◆ **TASK DIRECTIONS**: Below, find the line containing "Срочный ремонт видеокарт Colorful в тече" and the line containing "Gesund Backen"; reproduce exactly those two and every line between them, omitting pictures.

◆ **DATA IN THIS EXERCISE**:
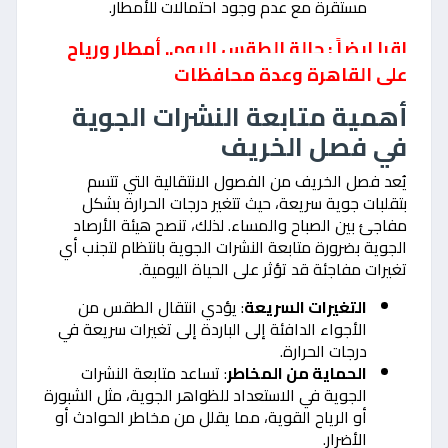
مستقرة مع عدم وجود احتمالات للأمطار.
اقرا ايضاً : حالة الطقس اليوم.. أمطار ورياح
على القاهرة وعدة محافظات
أهمية متابعة النشرات الجوية
في فصل الخريف
يُعد فصل الخريف من الفصول الانتقالية التي تتسم
بتقلبات جوية سريعة، حيث تتغير درجات الحرارة بشكل
مفاجئ بين الصباح والمساء. لذلك، تنصح هيئة الأرصاد
الجوية بضرورة متابعة النشرات الجوية بانتظام لتجنب أي
تغيرات مفاجئة قد تؤثر على الحياة اليومية.
التغيرات السريعة
: يؤدي انتقال الطقس من
الأجواء الدافئة إلى الباردة إلى تغيرات سريعة في
درجات الحرارة.
الحماية من المخاطر
: تساعد متابعة النشرات
الجوية في الاستعداد للظواهر الجوية، مثل الشبورة
أو الرياح القوية، مما يقلل من مخاطر الحوادث أو
الأضرار.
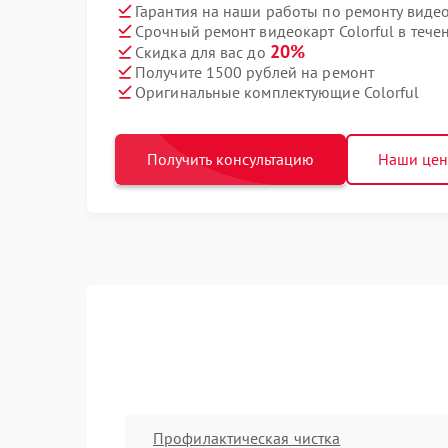
Гарантия на наши работы по ремонту видео
Срочный ремонт видеокарт Colorful в тече
20%
Скидка для вас до
Получите 1500 рублей на ремонт
Оригинальные комплектующие Colorful
Получить консультацию
Наши це
Профилактическая чистка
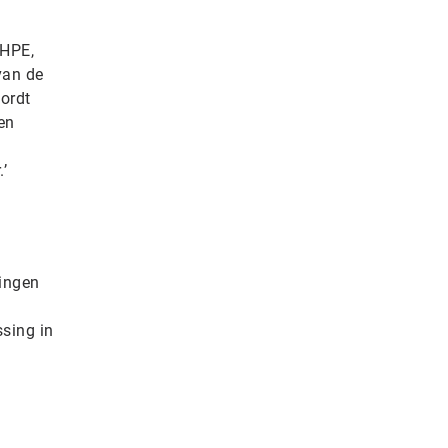
 HPE,
van de
wordt
en
’
singen
sing in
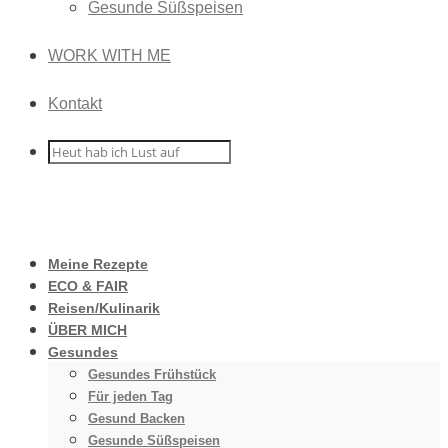
Gesunde Süßspeisen
WORK WITH ME
Kontakt
Meine Rezepte
ECO & FAIR
Reisen/Kulinarik
ÜBER MICH
Gesundes
Gesundes Frühstück
Für jeden Tag
Gesund Backen
Gesunde Süßspeisen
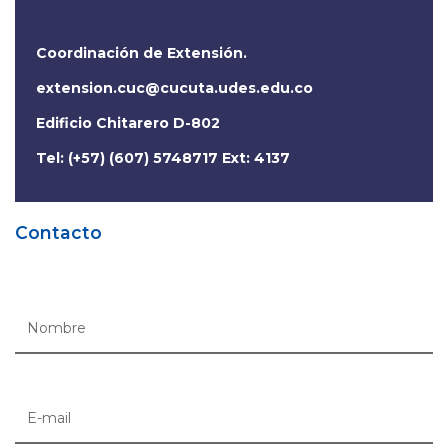
Coordinación de Extensión.
extension.cuc@cucuta.udes.edu.co
Edificio Chitarero D-802
Tel: (+57) (607) 5748717 Ext: 4137
Contacto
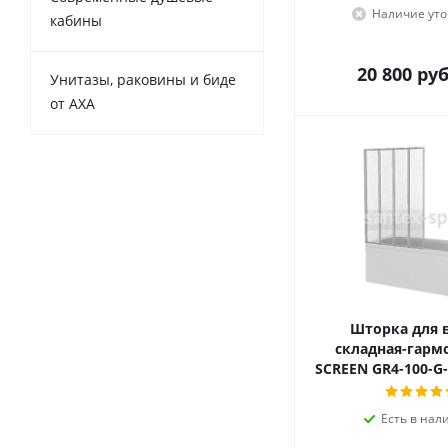
Наличие уто
кабины
20 800
руб
Унитазы, раковины и биде
от AXA
Шторка для 
складная-гарм
SCREEN GR4-100-G
Есть в нал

◆ **SOLUTION TO THIS EXERCISE**:
Срочный ремонт видеокарт Colorful в тече
20%
Скидка для вас до
Получите 1500 рублей на ремонт
Оригинальные комплектующие Colorful
Получить консультацию
Наши це
Профилактическая чистка
 HPE,
van de
wordt
en
’
singen
sing in
Gesunde Süßspeisen
WORK WITH ME
Kontakt
Meine Rezepte
ECO & FAIR
Reisen/Kulinarik
ÜBER MICH
Gesundes
Gesundes Frühstück
Für jeden Tag
Gesund Backen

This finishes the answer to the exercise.